> _Exercise description_
Convert the data below into a numbered list with one item per line of text, omitting blank lines and the picture markers.

START Listed entries

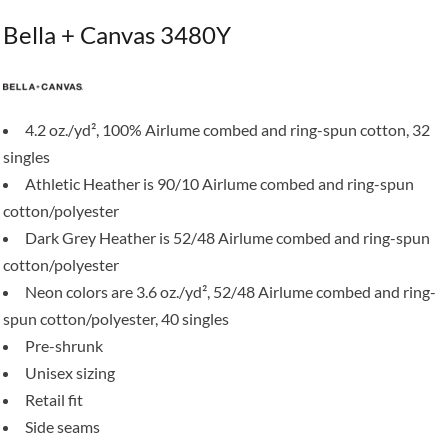
Bella + Canvas 3480Y
4.2 oz./yd², 100% Airlume combed and ring-spun cotton, 32
singles
Athletic Heather is 90/10 Airlume combed and ring-spun
cotton/polyester
Dark Grey Heather is 52/48 Airlume combed and ring-spun
cotton/polyester
Neon colors are 3.6 oz./yd², 52/48 Airlume combed and ring-
spun cotton/polyester, 40 singles
Pre-shrunk
Unisex sizing
Retail fit
Side seams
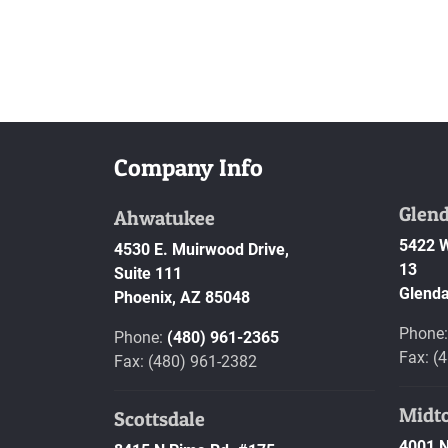
Company Info
Glend
Ahwatukee
5422 W
4530 E. Muirwood Drive,
13
Suite 111
Glenda
Phoenix,
AZ
85048
Phone
Phone:
(480) 961-2365
Fax: (
Fax: (480) 961-2382
Midt
Scottsdale
4001 N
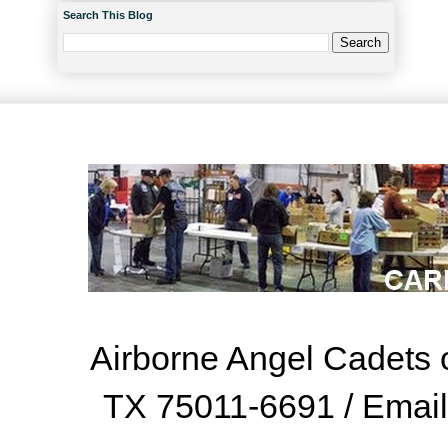
Search This Blog
Airborne Angel Cadets o
TX 75011-6691 / Emai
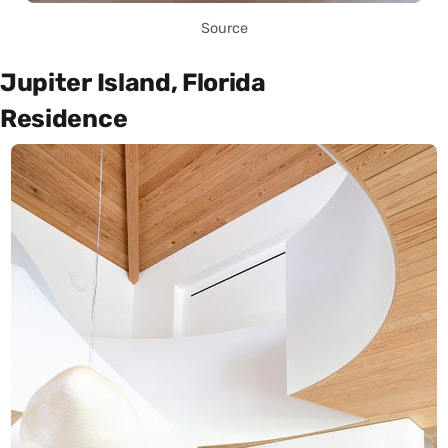
Source
Jupiter Island, Florida
Residence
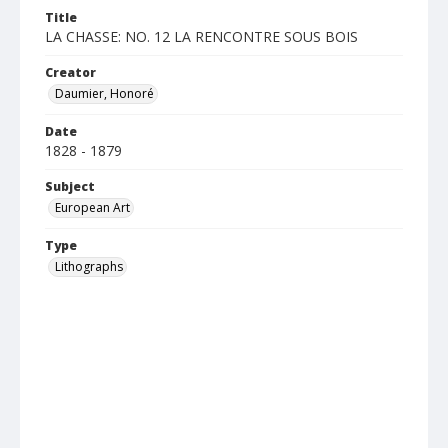
Title
LA CHASSE: NO. 12 LA RENCONTRE SOUS BOIS
Creator
Daumier, Honoré
Date
1828 - 1879
Subject
European Art
Type
Lithographs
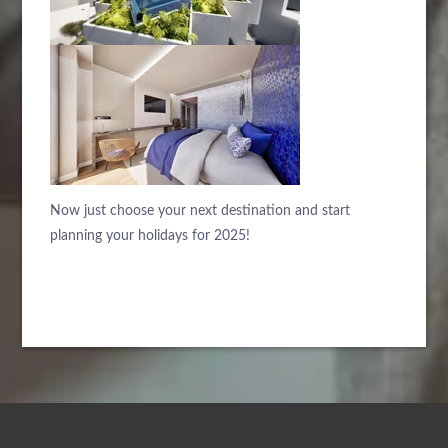
Now just choose your next destination and start
planning your holidays for 2025!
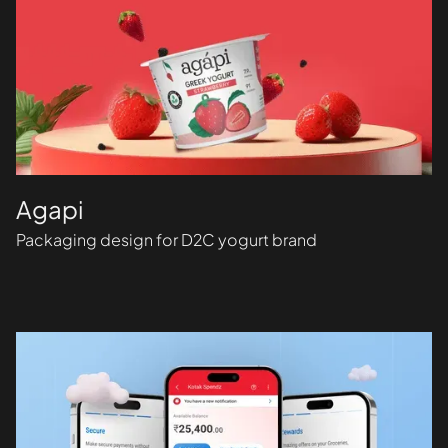
Agapi
Packaging design for D2C yogurt brand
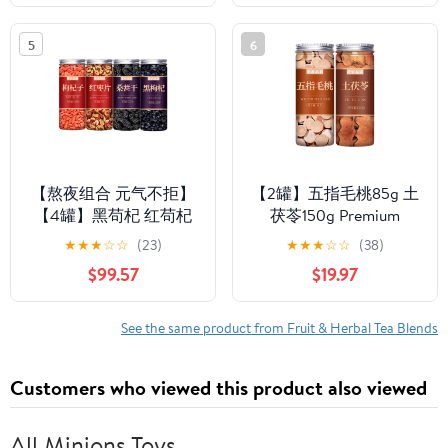
tea,dark tea,loose tea
Free,Flower tea,dark
Sweet Fresh
tea,loose tea Sweet
5
6
Fresh
【熬夜组合 元气不拒】
【2罐】五指毛桃85g 土
【4罐】黑苟杞 红苟杞
茯苓150g Premium
桑甚 红枣 Premium
Natural china herbal tea
★
★
★
☆
☆
(23)
★
★
★
☆
☆
(38)
Natural china herbal tea
Loose Leaf Tea,Chinese
$99.57
$19.97
Loose Leaf Tea,Chinese
Tea, Sulfur Free,Flower
Tea, Sulfur Free,Flower
tea,dark tea,loose tea
tea,dark tea,loose tea
Sweet Fresh
See the same product from Fruit & Herbal Tea Blends
Sweet Fresh
Customers who viewed this product also viewed
All Minions Toys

END Listed entries

> _Task answer_
1. Bella + Canvas 3480Y
2. 4.2 oz./yd², 100% Airlume combed and ring-spun cotton, 32
3. singles
4. Athletic Heather is 90/10 Airlume combed and ring-spun
5. cotton/polyester
6. Dark Grey Heather is 52/48 Airlume combed and ring-spun
7. cotton/polyester
8. Neon colors are 3.6 oz./yd², 52/48 Airlume combed and ring-
9. spun cotton/polyester, 40 singles
10. Pre-shrunk
11. Unisex sizing
12. Retail fit
13. Side seams
14. Company Info
15. Glend
16. Ahwatukee
17. 5422 W
18. 4530 E. Muirwood Drive,
19. 13
20. Suite 111
21. Glenda
22. Phoenix,
23. AZ
24. 85048
25. Phone
26. Phone:
27. (480) 961-2365
28. Fax: (
29. Fax: (480) 961-2382
30. Midt
31. Scottsdale
32. 4001 N
33. Search This Blog
34. Airborne Angel Cadets o
35. TX 75011-6691 / Emai
36. Source
37. Jupiter Island, Florida
38. Residence
39. Title
40. LA CHASSE: NO. 12 LA RENCONTRE SOUS BOIS
41. Creator
42. Daumier, Honoré
43. Date
44. 1828 - 1879
45. Subject
46. European Art
47. Type
48. Lithographs
49. Now just choose your next destination and start
50. planning your holidays for 2025!
51. Agapi
52. Packaging design for D2C yogurt brand
53. tea,dark tea,loose tea
54. Free,Flower tea,dark
55. Sweet Fresh
56. tea,loose tea Sweet
57. 5
58. 6
59. Fresh
60. 【熬夜组合 元气不拒】
61. 【2罐】五指毛桃85g 土
62. 【4罐】黑苟杞 红苟杞
63. 茯苓150g Premium
64. 桑甚 红枣 Premium
65. Natural china herbal tea
66. ★
67. ★
68. ★
69. ☆
70. ☆
71. (23)
72. ★
73. ★
74. ★
75. ☆
76. ☆
77. (38)
78. Natural china herbal tea
79. Loose Leaf Tea,Chinese
80. $99.57
81. $19.97
82. Loose Leaf Tea,Chinese
83. Tea, Sulfur Free,Flower
84. Tea, Sulfur Free,Flower
85. tea,dark tea,loose tea
86. tea,dark tea,loose tea
87. Sweet Fresh
88. See the same product from Fruit & Herbal Tea Blends
89. Sweet Fresh
90. Customers who viewed this product also viewed
91. All Minions Toys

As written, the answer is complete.